I went quickly over your plunk and found a number of small issues. Not that you did anything wrong, but often you opted
for the most expensive way (from a performance view). all those small things combined makes your solution feeling a bit sluggish.

compare those 2 functions, and then remember that those get called a lot!

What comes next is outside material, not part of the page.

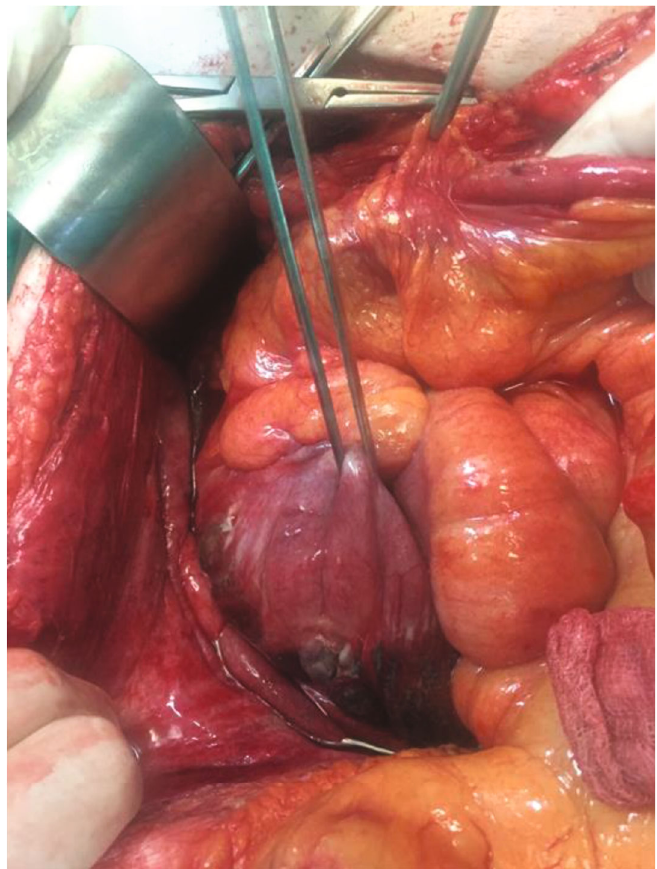
Figure 2: Exploratory laparotomy fi ndings. Peritoneal cavity appears without spillage, but there can be seen a retroperitoneal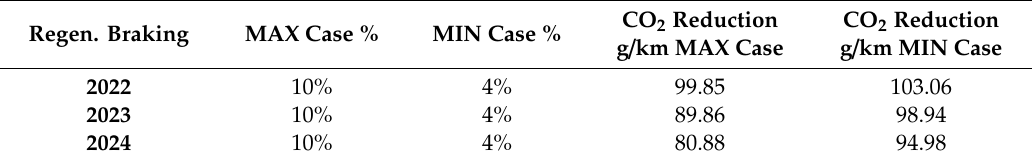
Table 5. CO 2 Reduction in Regenerative Braking Technology.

    getShortcutIndex = function(id) {
        for (var i = 0; i < $scope.shortcut.length; i++) {
            if (id === $scope.shortcut[i].SHORTCUTID) {
                return i;
            }
        }
    }

    getShortcutIndex = function(id) {
        var i=0 , l =  $scope.shortcut.length;
        while (id !== $scope.shortcut[i].SHORTCUTID && ++i<l) {
            //just loop
        }
        //only return i if there is indeed a match.
        return id !== $scope.shortcut[i].SHORTCUTID ? i : null;
    };

The first one traverse the entire array every time!. Also you are generating a awful of DOM that is not needed.
I did put in a directive counter, and in your orginal version it counted 1122 shortcut-new directives being generated.
User filters and ngIf to only show the items you need on screen. In te atached updated plunk I putted in just a couple of ngIf in stead of ngShow
and the count dropped to 5!!!
There is still a lot to be won. while it still only fires 5 directives, your solution has to do the looping for all, on every change…
I would replace the second nested ngRepeat with a singe one looping over the shortcut array and use a filter to get only the ‘active’ ones.
that reduces the number of loops quite a lot!
Have a look for yourself.

here is the updated plunk: http://plnkr.co/edit/oBUCFkWndGem3PG3LHb2?p=preview

If you have additional questions, don’t hesitate to ask them!